PAGE EXTRACT:
Monday, November 21, 2016

The Kidnapping of a Champion



While high-profile kidnappings of animals are less frequent than human abductions, they happen more frequently than you might think. Arguably the most famous example is the unsolved disappearance of the magnificent racehorse Shergar.

As a three-year-old in 1981, he won one of the most illustrious races in the world, the Epsom Derby, by 10 lengths--a record winning margin for the event. Later that year, he was named European Horse of the Year, and was retired to stud, where his connections--as well as race fans--earnestly hoped he might duplicate his success on the racetrack in the breeding shed. He was acclaimed as one of the greatest equines of the century.

Shergar was sent to Ballymany Stud farm in his native Ireland. He was not only an intelligent horse, but gentle and good-natured, so he was adjusting well to his new routine. There was no reason to suspect he had anything but a long, placid life ahead of him.

On February 8, 1983, those expectations went horribly, shockingly wrong.

It was a blustery, icy-cold day, so Shergar was kept inside his heated stable for most of the day. After a brief run in his paddock, the horse's 58-year-old "stable boy," Jim Fitzgerald, brought Shergar back to his shed and returned to his house on the farm's grounds, locking the main door of the stable behind him, as always. All was quiet.

No one was around to see a strange car enter Ballymany's main gate, which had been left unguarded on this wickedly cold, foggy, snowy night. Fitzgerald was completely unprepared when he heard a knock on his door. His son, Bernard, opened the door. A masked stranger asked him, "Is the boss in?" Then, without warning, the intruder delivered a blow to the young man's head that left him flat on the floor. Fitzgerald rushed into the room, only to see the man pointing a pistol at him.

Other masked men--Fitzgerald later thought it was eight or so of them--suddenly entered the house, as well. The gunman told him, "We've come for Shergar, and we want £2m for him. Call the police and he's dead."

Fitzgerald was led at gunpoint to Shergar's stable. They forced him to put tack on the horse, and they led the unsuspecting animal to their waiting truck, and drove off with him.  Some of the kidnappers stayed behind, where they trained guns at Fitzgerald's family for several hours. Fitzgerald was shoved into a second vehicle and driven around for three hours before being tossed out on to the road, with a warning not to call police.

The hunt for the prized stallion began with a bizarre game of "Telephone." Fitzgerald reported the crime, not to the police, but to the stud farm's manager, Ghislain Drion. Drion then called Shergar's vet. The vet called a friend, who in his turn called the Irish Finance Minister. This official then contacted the Minister for Justice. It was not until eight hours after Shergar was taken away that anyone thought to inform law enforcement that they had a particularly weird abduction on their hands.

ENTRIES SUPPLIED:
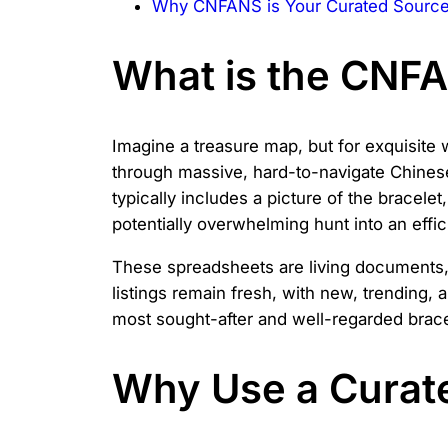
Why CNFANS is Your Curated Source 
What is the CNF
Imagine a treasure map, but for exquisite 
through massive, hard-to-navigate Chinese 
typically includes a picture of the bracele
potentially overwhelming hunt into an effi
These spreadsheets are living documents,
listings remain fresh, with new, trending, a
most sought-after and well-regarded bracel
Why Use a Curate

BRIEF: Copy the passage from the Shergar kidnapping account word for word, from "It was a blustery, icy-cold" up to and including "All was quiet.". You won't need the lines to do this.

ANSWER BOX:
It was a blustery, icy-cold day, so Shergar was kept inside his heated stable for most of the day. After a brief run in his paddock, the horse's 58-year-old "stable boy," Jim Fitzgerald, brought Shergar back to his shed and returned to his house on the farm's grounds, locking the main door of the stable behind him, as always. All was quiet.